Remember this posting on the Cost of Stupidity? My conclusions:

Small sustained differences in performance mean big differences in absolute outcomes.  

The steady and quite rich get steadily quite a lot richer.

The poor have to be more than steady to start to close the gap.

The stupid get enormously worse off.

Gaps can be closed by sustained good performance (see China, India, Estonia, Poland).

But once you’ve fallen far behind you are severely weakened; the effort needed to sustain such performance over decades is usually undeliverable…

Here is an interesting echo of the same argument by Tyler Cowen (written before our current financial woes, but not obviously any less relevant). It looks at whether Europe’s ‘social democracy model’ is sustainable, taking a Long View (emphasis added):

If a country grows at two percent per annum, rather than one percent, the difference in wealth or welfare in a single year is relatively small.
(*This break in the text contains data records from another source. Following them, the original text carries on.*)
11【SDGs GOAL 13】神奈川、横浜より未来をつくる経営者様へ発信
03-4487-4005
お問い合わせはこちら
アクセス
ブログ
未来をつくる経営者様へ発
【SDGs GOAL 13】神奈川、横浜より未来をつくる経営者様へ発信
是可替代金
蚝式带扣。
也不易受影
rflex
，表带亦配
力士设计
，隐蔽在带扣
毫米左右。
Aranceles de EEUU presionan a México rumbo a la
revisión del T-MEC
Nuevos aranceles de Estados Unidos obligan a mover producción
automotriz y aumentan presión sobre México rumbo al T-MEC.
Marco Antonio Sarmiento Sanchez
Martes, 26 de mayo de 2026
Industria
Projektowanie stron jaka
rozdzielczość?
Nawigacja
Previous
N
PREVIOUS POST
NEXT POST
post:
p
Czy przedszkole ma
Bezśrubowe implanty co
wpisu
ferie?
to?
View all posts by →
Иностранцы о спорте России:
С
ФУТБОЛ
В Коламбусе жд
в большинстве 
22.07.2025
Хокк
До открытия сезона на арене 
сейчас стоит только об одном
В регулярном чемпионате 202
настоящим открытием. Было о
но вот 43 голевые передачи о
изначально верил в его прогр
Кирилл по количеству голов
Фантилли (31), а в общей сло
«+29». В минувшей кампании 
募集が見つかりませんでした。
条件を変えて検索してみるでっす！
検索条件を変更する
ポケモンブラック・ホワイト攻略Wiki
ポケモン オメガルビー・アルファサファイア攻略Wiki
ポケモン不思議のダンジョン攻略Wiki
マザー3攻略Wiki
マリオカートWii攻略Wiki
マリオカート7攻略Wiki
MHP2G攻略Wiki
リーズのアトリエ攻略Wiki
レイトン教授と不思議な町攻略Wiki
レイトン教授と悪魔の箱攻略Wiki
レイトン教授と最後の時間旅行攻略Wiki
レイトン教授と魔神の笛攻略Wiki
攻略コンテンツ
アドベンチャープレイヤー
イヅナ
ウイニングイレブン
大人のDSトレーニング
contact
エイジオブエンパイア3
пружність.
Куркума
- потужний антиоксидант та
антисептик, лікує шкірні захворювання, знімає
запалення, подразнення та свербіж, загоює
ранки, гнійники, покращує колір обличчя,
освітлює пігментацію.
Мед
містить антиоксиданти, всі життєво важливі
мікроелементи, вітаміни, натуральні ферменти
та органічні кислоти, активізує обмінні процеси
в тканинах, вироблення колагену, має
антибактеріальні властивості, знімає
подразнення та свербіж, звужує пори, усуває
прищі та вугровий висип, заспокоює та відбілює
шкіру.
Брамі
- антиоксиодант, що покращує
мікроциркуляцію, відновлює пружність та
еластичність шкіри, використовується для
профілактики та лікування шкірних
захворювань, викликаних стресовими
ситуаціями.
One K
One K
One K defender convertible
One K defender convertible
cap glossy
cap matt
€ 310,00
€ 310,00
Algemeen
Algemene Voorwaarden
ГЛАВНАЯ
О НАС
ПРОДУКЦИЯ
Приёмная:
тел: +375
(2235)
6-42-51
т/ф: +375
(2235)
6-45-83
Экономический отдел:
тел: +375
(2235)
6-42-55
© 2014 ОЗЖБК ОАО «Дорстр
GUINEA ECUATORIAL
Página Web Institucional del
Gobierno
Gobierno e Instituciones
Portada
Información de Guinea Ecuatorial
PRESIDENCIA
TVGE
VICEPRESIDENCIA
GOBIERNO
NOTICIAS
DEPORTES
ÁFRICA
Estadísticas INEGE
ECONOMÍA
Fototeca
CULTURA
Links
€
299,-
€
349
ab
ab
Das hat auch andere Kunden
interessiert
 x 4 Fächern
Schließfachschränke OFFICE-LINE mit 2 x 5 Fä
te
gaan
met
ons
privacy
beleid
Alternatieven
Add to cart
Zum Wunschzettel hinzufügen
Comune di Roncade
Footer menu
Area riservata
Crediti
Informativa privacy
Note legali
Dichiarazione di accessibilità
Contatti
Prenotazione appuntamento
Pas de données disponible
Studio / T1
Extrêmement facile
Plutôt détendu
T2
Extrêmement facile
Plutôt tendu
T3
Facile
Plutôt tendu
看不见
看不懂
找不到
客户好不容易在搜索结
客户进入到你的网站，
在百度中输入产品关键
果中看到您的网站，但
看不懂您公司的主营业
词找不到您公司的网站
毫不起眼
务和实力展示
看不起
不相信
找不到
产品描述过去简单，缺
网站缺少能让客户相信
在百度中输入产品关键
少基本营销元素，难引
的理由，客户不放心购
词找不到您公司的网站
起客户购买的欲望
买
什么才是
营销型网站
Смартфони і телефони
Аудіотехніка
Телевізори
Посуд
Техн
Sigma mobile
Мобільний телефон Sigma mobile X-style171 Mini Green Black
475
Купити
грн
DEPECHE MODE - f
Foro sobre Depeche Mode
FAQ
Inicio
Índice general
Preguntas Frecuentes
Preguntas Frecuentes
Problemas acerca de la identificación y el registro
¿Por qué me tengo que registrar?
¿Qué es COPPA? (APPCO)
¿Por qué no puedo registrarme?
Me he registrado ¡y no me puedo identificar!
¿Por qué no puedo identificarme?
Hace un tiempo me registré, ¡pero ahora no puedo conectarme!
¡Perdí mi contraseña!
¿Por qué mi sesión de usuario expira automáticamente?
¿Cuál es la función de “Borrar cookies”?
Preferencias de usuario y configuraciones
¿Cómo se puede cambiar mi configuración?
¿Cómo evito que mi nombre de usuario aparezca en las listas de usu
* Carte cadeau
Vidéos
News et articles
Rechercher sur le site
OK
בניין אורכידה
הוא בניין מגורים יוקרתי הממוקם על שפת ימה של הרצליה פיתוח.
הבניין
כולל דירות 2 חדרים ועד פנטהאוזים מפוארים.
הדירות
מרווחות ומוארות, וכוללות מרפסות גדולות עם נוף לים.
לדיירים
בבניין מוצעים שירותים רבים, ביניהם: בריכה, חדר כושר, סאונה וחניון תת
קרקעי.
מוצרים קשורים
Over time the difference becomes very large.

For instance, had America grown one percentage point less per year, between 1870 and 1990, the America of 1990 would be no richer than the Mexico of 1990.

Growth laggards fall behind. If we compare a one percentage point differential in the growth rate, and start at real income parity, we need a time horizon of 110.4 years to establish a 3:1 ratio of superiority of per capita income.

If we are comparing a two percentage point boost in the growth rate we need a time horizon of only 55.5 years to establish a 3:1 superiority in per capita national income.

Nobel Laureate economist Robert E. Lucas put it succinctly: “…the consequences for human welfare involved in questions like these are staggering: once one starts to think about [exponential growth], it is hard to think about anything else.”

A striking observation, as we sit here wondering who is to pay for unfundable European pension schemes as our growth rates and demographic prospects alike trend downwards?